Igor Savitsky: One Man’s Passion for Forbidden Art

By Nigel Cox

Karakalpakstan is an autonomous region in the magically historical country of Uzbekistan. A country famous for its ancient cities such as Samarkand, Bukhara and Khiva, with their beautiful architecture and magnificent mosques.

However, very few people are aware that this region’s  capital, Nukus, is home to one of the World’s great art galleries, displaying Central Asian Folk and 20th Century Russian Avant-Garde art. The story of how this stunningly beautiful museum came to be situated here is almost as fascinating as the museum itself. A story that unfolded  both in Russia and in “the tender and beautiful sands” as Igor Savitsky lovingly described the deserts of his second homeland.

The story begins when the young Ukranian-born Igor, archeologist, painter and collector, travelled from Moscow to Samarkand with the Surikov Art Institute, during the Second World War. His job was to work on, and paint local archeological sites. He painted local artifacts and landscapes. The catalyst for his dramatic change of direction from enthusiastic and talented creator to avid collector of art, came when one of his pictures was criticized by a prominent Soviet artist, after which he gave up painting and concentrated on collecting and restoring other people’s works of art. However, in later life, he did start to paint and sculpt again.

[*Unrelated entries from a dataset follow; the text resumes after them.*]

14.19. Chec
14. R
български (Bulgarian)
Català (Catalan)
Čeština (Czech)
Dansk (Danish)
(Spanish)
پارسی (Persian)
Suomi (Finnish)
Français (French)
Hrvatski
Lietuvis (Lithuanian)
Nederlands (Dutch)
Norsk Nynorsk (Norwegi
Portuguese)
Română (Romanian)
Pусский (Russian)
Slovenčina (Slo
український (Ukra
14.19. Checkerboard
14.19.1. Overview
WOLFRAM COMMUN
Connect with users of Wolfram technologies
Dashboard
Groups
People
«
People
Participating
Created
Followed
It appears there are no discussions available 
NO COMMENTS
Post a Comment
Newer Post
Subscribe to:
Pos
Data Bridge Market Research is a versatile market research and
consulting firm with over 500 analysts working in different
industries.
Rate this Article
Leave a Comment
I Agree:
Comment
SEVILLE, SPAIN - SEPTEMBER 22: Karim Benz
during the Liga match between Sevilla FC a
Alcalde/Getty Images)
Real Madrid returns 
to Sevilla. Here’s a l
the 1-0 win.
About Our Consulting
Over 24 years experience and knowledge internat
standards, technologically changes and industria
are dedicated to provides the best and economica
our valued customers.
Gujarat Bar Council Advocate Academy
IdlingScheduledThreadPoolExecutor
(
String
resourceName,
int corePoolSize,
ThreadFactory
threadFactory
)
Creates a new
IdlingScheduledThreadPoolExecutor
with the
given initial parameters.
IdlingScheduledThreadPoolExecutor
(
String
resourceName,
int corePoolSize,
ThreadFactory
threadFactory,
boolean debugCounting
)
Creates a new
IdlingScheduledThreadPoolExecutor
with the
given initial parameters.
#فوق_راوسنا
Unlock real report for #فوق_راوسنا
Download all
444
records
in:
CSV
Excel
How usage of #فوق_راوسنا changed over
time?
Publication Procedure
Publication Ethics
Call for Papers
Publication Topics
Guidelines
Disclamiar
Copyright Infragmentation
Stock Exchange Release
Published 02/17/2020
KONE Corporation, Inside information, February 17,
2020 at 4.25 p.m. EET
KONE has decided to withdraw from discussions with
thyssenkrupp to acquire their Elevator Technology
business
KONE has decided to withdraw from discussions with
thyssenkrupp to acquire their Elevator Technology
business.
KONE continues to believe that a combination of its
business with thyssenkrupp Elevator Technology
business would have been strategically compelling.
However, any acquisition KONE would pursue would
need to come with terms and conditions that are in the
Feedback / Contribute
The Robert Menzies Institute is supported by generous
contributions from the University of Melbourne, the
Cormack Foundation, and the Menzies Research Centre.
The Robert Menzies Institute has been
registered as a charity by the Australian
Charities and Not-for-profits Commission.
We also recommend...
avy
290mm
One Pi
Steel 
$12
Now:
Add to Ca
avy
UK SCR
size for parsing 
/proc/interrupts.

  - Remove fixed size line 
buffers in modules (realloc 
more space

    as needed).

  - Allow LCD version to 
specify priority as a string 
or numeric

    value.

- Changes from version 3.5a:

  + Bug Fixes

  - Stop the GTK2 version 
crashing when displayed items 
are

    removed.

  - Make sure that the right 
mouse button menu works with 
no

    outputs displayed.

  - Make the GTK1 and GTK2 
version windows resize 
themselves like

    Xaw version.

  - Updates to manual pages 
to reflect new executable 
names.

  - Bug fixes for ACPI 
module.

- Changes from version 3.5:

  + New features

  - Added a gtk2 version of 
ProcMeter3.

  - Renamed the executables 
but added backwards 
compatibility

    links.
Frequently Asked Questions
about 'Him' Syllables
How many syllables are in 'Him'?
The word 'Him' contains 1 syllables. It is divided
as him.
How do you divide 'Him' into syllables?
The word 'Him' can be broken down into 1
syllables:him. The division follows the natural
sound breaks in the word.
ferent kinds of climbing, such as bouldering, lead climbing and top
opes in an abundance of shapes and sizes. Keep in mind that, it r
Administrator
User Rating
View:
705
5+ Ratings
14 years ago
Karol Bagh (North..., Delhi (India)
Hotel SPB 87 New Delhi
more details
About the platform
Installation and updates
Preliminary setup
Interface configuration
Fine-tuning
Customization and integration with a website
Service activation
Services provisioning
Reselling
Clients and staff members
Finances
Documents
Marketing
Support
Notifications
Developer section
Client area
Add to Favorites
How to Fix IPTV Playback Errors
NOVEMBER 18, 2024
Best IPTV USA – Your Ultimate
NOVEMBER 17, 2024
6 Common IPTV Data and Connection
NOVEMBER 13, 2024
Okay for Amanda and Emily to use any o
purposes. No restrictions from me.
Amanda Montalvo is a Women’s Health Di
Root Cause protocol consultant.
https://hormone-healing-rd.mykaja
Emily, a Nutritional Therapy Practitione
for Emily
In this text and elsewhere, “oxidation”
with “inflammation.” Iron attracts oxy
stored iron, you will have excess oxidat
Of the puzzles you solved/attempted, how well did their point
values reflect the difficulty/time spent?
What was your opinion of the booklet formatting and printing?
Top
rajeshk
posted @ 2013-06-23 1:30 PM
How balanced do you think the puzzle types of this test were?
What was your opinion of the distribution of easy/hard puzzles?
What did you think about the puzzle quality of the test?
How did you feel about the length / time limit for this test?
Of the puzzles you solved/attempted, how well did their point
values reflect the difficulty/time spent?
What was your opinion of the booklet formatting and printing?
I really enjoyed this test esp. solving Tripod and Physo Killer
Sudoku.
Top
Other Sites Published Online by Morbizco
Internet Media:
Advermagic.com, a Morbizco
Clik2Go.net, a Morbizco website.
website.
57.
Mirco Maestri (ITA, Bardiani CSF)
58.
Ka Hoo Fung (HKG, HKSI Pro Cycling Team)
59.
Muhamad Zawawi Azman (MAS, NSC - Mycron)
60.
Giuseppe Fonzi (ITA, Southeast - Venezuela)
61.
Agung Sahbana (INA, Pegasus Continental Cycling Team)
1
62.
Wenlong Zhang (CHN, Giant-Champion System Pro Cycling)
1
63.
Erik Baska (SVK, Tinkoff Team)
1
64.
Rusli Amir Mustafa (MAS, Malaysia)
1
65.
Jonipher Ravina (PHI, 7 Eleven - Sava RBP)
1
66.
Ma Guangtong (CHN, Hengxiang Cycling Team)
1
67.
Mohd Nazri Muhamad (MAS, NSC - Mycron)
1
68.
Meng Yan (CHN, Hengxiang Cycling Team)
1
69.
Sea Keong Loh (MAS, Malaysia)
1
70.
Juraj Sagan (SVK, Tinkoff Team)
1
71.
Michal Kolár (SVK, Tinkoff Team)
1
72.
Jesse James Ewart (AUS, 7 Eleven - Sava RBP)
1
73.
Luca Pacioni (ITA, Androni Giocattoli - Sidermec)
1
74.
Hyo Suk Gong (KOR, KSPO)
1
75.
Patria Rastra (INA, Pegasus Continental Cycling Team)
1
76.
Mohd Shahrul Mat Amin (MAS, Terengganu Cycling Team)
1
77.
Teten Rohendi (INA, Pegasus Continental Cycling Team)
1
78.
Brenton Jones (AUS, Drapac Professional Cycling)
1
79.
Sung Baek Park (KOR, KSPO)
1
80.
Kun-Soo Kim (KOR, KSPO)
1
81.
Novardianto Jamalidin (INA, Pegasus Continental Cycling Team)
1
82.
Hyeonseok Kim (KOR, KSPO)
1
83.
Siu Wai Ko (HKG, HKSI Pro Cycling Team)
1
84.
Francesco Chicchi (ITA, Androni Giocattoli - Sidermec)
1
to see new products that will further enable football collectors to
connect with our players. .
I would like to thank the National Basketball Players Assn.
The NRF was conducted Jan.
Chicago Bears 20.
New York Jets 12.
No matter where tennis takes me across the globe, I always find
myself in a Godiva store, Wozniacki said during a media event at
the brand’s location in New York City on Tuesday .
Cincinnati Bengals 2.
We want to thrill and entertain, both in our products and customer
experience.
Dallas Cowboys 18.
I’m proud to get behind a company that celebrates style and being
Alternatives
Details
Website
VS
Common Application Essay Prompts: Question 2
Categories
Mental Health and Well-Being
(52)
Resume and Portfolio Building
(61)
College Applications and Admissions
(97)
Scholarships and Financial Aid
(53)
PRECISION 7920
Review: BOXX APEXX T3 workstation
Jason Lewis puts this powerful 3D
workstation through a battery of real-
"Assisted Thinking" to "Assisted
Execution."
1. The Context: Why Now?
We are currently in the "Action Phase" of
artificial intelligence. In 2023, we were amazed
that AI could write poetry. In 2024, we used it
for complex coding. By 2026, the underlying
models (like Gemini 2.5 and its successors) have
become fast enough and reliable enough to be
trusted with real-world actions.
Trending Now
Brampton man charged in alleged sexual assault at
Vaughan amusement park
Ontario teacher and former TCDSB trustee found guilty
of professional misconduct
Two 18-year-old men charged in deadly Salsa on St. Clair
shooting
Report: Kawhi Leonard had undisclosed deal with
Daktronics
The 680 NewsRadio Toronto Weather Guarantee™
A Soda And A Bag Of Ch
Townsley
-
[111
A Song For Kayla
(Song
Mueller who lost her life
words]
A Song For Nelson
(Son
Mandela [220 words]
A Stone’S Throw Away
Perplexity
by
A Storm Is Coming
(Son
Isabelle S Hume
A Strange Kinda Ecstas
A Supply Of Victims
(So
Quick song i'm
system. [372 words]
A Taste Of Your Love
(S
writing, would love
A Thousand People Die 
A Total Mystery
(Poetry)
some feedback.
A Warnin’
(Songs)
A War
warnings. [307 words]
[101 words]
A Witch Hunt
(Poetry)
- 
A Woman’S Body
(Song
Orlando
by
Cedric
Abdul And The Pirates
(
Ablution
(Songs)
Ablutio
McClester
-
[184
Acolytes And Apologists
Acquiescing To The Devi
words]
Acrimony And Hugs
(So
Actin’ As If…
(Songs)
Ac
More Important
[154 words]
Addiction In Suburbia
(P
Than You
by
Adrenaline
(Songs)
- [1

He soon realized that throughout the Soviet Union, but especially in Moscow, there was a huge cache of fantastic, yet hidden art, created by artists in a style frowned upon by the Soviet Authorities, who usually only allowed Soviet Realism style works to be put on public display.

From then on, he avidly and tenaciously went about obtaining such works and trucked them back to the desert land of Karakalpakstan’s capital, Nukus, eventually building a museum and displaying them there.

He realized in doing so, he risked being denounced as ‘an enemy of the state’ and could be sent to a gulag labour camp or even executed.  Nevertheless, he doggedly sought out the works of Soviet Avant-garde artists, living or dead, then journeyed back to Nukus with trucks full of stunningly, beautiful, modern creations. For him, these were the artists who, by their work, opened a new vision of the World. They searched for something unknown to conventional artists. It became Savitsky’s life purpose to save it and display it.

In Moscow, he said he found most of the old paintings rolled up under the beds of old widows: buried and forgotten in the family trash. He further stated that these were done by artists who had stayed true to their artistic vision, very often, at a terrible cost.
He would approach living artists, telling them he was the curator of an art museum and would put their works on display for them. After giving them scraps of paper as IOU’s, he would leave with their masterpieces. The artists were seldom paid but their work has survived and is now openly viewed by thousands of people. Despite the pictures’ high values today, they probably thought it was worth it.

Impressed by the marvellous collection that Savitsky had created, the head of Soviet Karakalpakstan, committed to subsidize him if he opened a museum. This was set up in 7 rooms in a library in 1967. The current, large, modern building,  which is called the ‘Igor Savitsky Museum of Art,’ was built in 2003.

Igor Savitsky died, just short of his 70th birthday in 1989.  His death was due to the constant inhalation of fumes from the cleaning agents which he used to restore bronze objects. Sadly, it was passion for Art that indirectly killed him. His epitaph reads: ‘To the Genius Saviour of Beauty from Grateful Descendants.’

Today there are more than 40,000 works on display in the museum, almost all collected by Savitsky. It is chock full of previously banned masterpieces which, if not for him and his passion, would never have been able to enchant art lovers with their incredible beauty. The museum represents the spirit and power of art and creativity, to express itself and flow forth even against oppressive tyranny. Anyone who loves Art should try and visit the land of tender and beautiful deserts and seek out this outstanding museum.